Light refreshments and book sale

Wednesday, February 25, 2026
Humanities Gateway 1030 @ 5:30 PM


New York Times bestselling author and editor David Treuer is Ojibwe from Leech Lake Reservation in northern Minnesota. He is the recipient of a Pushcart Prize, three Minnesota Book Awards, and fellowships from the NEH, Bush Foundation, and the Guggenheim Foundation, and was a Fellow at the American Academy Berlin.

His most recent book, The Heartbeat of Wounded Knee: Native America from 1890 to the Present, was a New York Times bestseller, a National Book Award Finalist, a Minnesota Book Prize winner, a California Book Prize winner, a Los Angeles Times Book Prize finalist, and was a finalist for the Carnegie Medal. His work has appeared in The New York Times, The Los Angeles Times, The Washington Post, and Harper's. He is a contributing writer for Atlantic Monthly Magazine and is an editor-at-large for Pantheon Books. He divides his time between his home on the Leech Lake Reservation and Los Angeles, where he is a professor of English at USC.

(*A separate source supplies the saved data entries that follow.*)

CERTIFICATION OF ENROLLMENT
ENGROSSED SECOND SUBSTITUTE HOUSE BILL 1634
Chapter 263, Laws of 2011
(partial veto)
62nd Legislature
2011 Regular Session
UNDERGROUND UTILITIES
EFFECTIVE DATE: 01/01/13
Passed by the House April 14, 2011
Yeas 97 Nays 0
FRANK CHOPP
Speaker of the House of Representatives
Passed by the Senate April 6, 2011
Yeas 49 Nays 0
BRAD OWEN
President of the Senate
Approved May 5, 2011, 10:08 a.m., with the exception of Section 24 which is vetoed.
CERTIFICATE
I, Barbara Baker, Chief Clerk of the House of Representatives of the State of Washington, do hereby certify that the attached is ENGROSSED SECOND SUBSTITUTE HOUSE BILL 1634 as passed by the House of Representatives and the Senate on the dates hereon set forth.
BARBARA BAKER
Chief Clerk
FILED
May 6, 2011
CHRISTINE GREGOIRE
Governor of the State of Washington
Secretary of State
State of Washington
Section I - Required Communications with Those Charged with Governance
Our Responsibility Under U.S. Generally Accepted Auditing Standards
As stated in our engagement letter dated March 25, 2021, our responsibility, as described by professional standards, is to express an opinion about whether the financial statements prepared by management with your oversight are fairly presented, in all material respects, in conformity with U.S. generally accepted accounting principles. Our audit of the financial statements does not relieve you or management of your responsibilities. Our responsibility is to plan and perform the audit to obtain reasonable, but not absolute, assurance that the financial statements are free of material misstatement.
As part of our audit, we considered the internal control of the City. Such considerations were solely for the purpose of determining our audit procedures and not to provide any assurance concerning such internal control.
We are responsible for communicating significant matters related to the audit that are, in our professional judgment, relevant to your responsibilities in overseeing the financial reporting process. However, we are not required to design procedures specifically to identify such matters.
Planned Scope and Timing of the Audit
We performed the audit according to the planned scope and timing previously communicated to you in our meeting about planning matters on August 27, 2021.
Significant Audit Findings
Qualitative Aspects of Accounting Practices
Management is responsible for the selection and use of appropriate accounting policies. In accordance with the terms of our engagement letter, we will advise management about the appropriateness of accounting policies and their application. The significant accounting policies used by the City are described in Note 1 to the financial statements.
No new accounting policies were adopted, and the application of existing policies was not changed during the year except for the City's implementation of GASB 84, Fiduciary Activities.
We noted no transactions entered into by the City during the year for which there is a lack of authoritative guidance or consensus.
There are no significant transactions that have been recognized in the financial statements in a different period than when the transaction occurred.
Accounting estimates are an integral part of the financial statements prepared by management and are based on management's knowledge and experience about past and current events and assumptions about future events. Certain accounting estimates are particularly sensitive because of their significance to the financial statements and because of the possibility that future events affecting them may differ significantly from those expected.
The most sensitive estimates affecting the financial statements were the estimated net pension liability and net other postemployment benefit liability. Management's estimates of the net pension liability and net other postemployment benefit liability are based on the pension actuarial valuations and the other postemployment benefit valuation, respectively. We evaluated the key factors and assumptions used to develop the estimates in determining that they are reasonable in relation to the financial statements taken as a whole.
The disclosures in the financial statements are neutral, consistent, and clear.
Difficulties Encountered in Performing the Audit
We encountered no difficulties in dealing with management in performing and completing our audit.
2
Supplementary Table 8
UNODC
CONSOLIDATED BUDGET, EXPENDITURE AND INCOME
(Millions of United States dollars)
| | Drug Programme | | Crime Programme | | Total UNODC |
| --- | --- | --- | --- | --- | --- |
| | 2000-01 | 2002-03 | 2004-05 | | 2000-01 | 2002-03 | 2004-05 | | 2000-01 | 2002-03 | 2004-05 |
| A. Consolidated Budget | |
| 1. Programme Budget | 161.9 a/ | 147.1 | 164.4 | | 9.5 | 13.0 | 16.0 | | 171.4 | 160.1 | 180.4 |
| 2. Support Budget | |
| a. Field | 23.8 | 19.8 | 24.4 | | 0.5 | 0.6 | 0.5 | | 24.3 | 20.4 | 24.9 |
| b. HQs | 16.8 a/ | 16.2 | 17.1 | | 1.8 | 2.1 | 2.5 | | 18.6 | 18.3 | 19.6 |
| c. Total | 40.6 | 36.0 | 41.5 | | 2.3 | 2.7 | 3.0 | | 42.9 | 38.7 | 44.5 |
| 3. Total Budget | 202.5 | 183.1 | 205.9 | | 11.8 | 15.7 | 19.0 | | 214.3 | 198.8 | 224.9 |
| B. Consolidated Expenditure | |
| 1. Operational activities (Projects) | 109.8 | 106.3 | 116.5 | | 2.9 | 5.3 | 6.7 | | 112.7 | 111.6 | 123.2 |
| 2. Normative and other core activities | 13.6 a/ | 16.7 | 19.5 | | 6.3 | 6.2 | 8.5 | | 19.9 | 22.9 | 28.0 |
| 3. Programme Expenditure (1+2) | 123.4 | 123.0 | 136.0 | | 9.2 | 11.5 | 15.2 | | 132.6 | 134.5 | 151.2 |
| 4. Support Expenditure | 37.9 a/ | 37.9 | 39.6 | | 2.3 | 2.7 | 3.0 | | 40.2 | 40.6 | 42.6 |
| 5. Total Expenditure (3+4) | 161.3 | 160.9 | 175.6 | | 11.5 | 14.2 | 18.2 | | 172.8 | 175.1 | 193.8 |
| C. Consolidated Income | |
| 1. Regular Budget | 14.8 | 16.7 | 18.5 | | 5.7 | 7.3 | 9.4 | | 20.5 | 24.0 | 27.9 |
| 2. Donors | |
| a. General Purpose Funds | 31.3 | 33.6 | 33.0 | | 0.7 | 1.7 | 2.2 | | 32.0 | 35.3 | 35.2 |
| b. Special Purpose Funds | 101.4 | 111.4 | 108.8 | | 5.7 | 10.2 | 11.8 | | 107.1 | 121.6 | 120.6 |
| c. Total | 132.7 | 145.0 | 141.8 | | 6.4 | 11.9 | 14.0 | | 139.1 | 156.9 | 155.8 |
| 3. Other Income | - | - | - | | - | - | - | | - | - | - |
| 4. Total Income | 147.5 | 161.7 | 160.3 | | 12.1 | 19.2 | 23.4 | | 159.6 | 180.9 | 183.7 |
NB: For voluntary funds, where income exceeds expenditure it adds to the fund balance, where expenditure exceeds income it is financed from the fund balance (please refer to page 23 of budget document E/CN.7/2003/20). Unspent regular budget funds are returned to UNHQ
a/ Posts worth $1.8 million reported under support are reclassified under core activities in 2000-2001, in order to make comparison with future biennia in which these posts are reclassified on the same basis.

Rick Barot's most recent book of poems is Moving the Bones, published by Milkweed Editions.  His previous collection, The Galleons, was longlisted for the National Book Award.  His work has appeared in numerous publications, including PoetryThe New Republic, and The New Yorker.  He has received fellowships from the Guggenheim Foundation, the National Endowment for the Arts, and Stanford University.  He lives in Tacoma, Washington and directs The Rainier Writing Workshop, the low-residency MFA program in creative writing at Pacific Lutheran University.